Below are records; reproduce exactly the lines from the one that has "line: (824, 821) -> (678, 724), added" through the one that has "line: (842, 821) -> (695, 724), added", ends included, and nothing more.

Supplied records Block Start

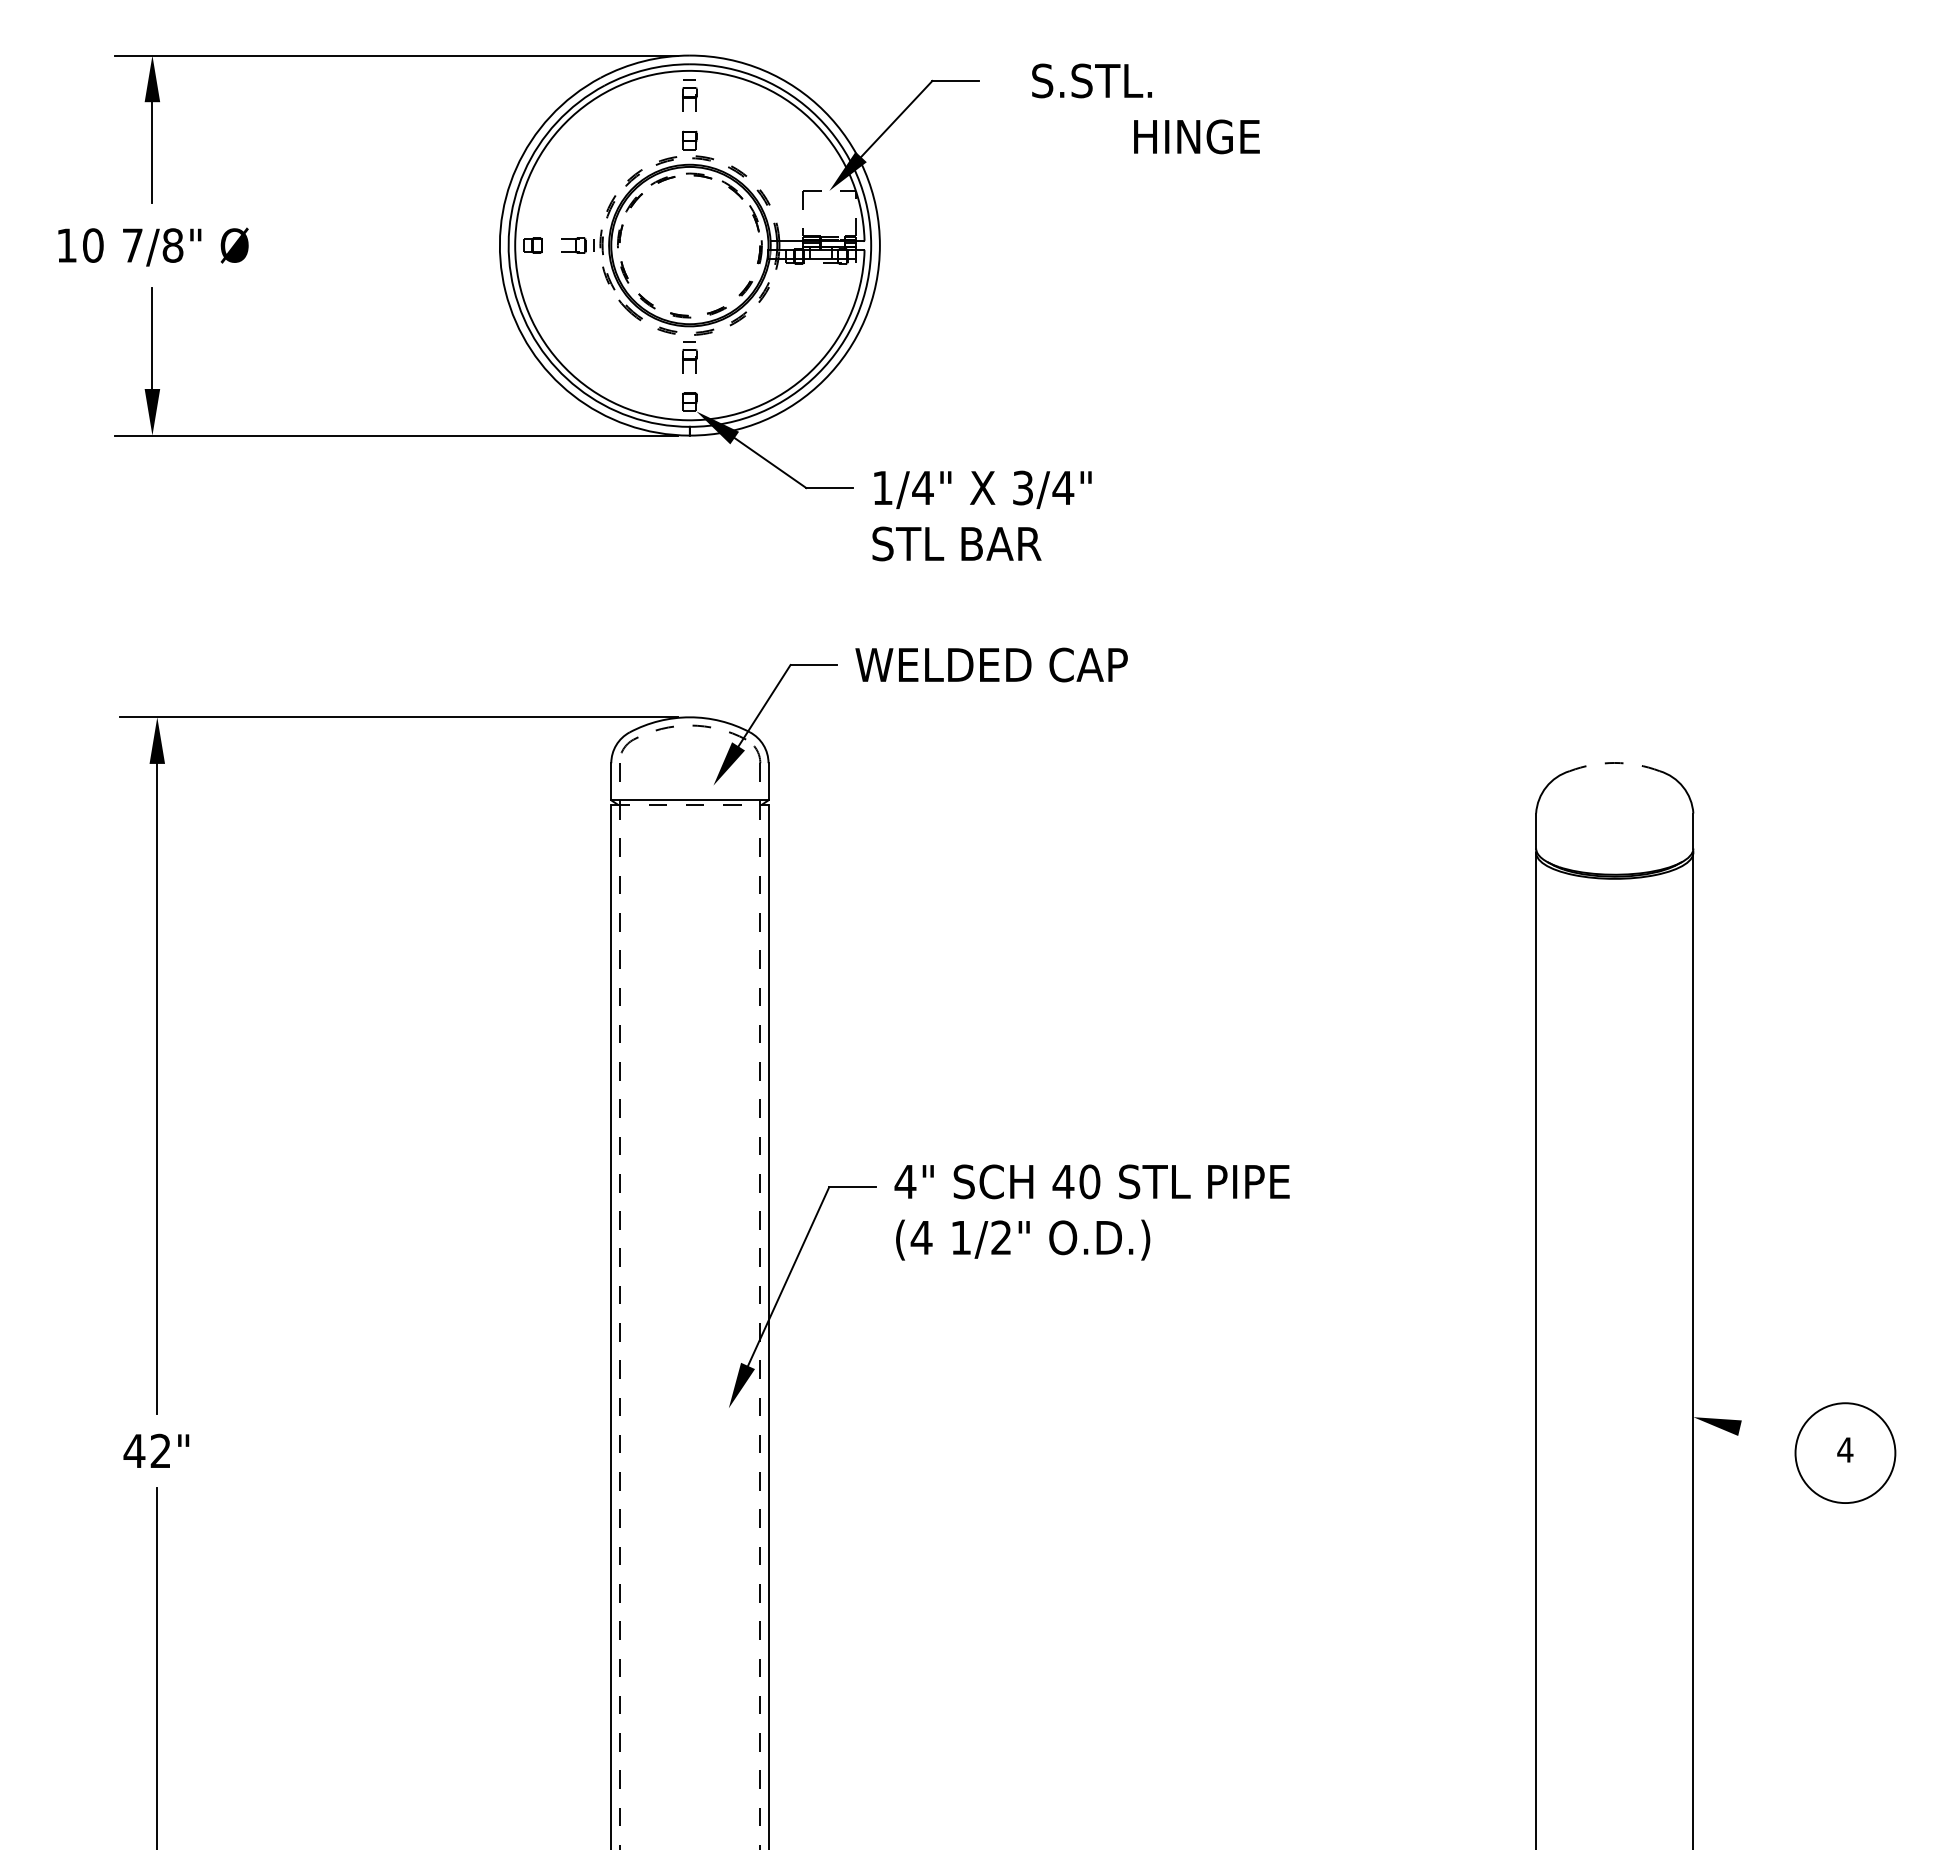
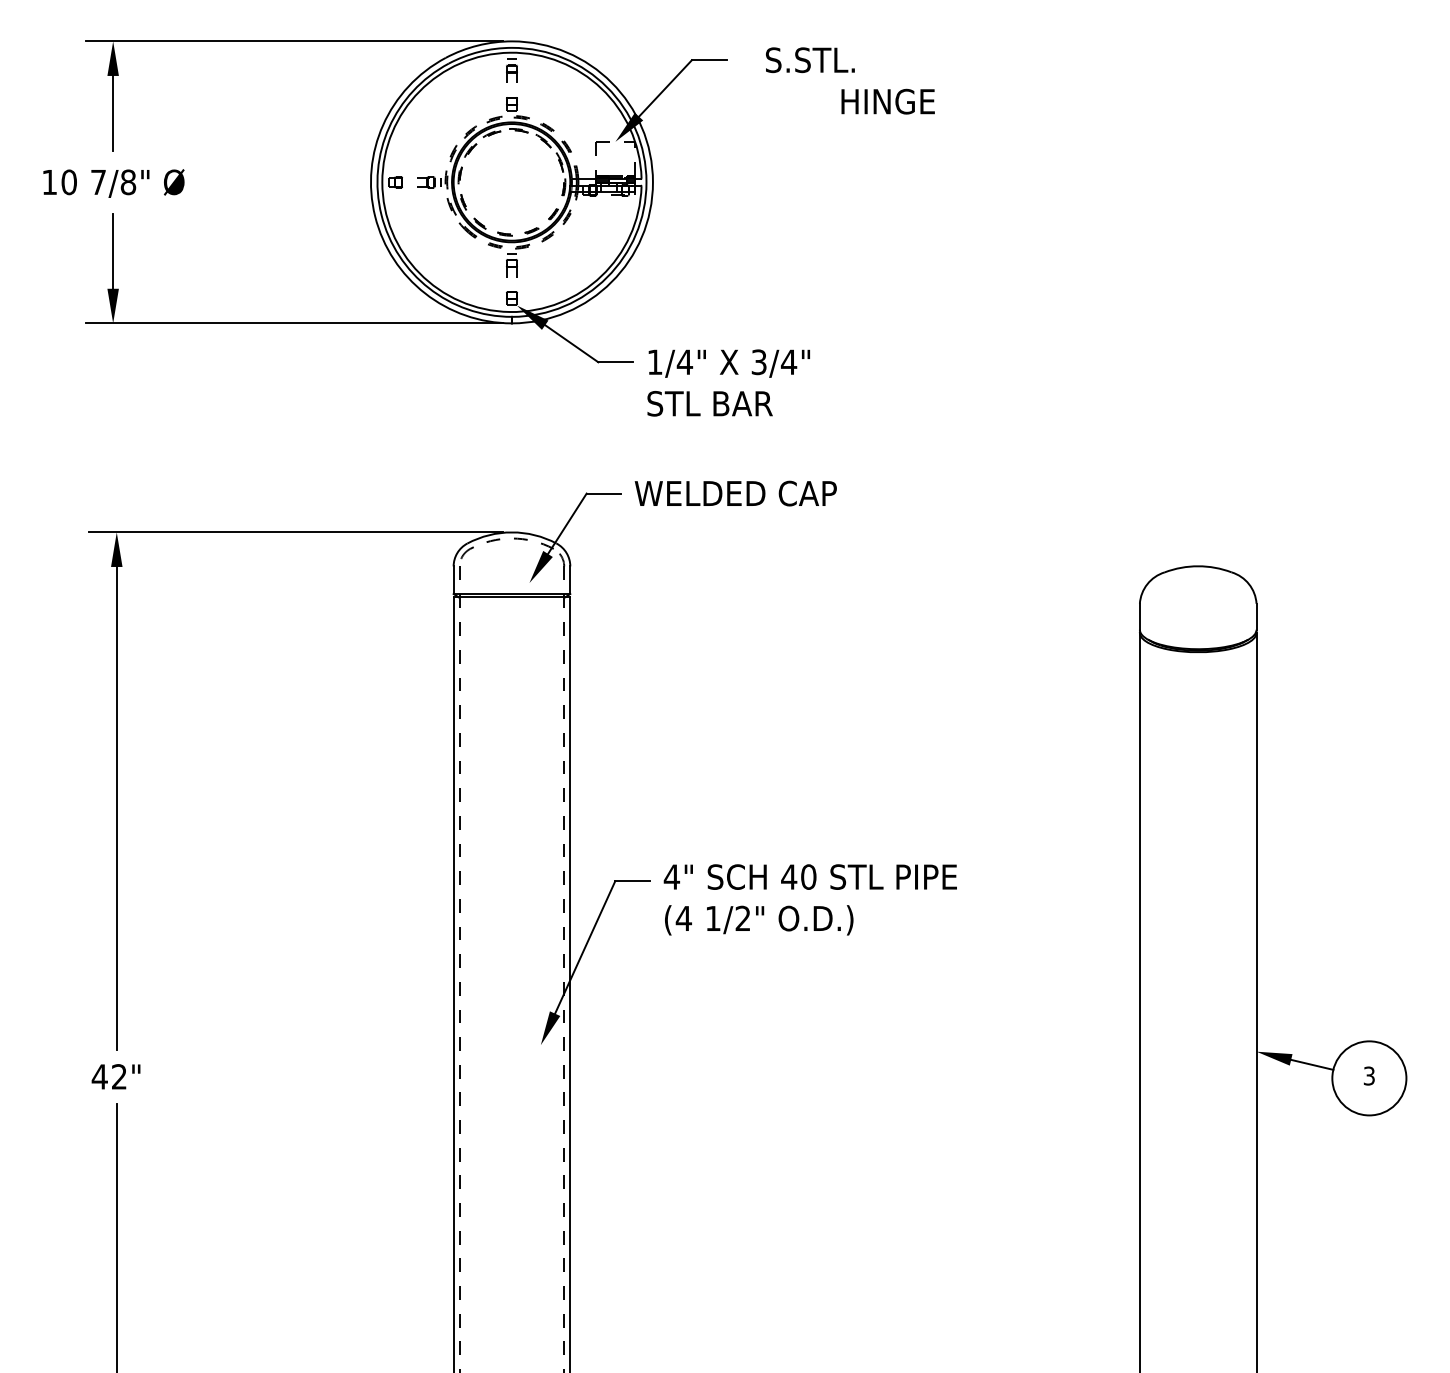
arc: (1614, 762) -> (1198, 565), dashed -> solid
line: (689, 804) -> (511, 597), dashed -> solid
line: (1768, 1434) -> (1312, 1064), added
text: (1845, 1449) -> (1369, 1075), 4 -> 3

Supplied records Block End
Supplied records Block Start

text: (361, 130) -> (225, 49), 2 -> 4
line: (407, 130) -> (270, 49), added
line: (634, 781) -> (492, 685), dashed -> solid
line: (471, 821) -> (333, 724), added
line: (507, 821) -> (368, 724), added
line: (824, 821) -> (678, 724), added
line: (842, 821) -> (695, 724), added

Supplied records Block End
Supplied records Block Start

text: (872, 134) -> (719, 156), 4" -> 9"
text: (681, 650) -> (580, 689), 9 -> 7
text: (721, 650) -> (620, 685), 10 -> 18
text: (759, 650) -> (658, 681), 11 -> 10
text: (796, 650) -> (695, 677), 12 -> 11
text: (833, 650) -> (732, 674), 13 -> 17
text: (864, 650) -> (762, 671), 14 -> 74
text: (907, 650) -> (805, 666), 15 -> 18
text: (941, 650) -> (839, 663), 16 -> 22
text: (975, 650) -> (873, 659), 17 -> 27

Supplied records Block End

Output of the task:
line: (824, 821) -> (678, 724), added
line: (842, 821) -> (695, 724), added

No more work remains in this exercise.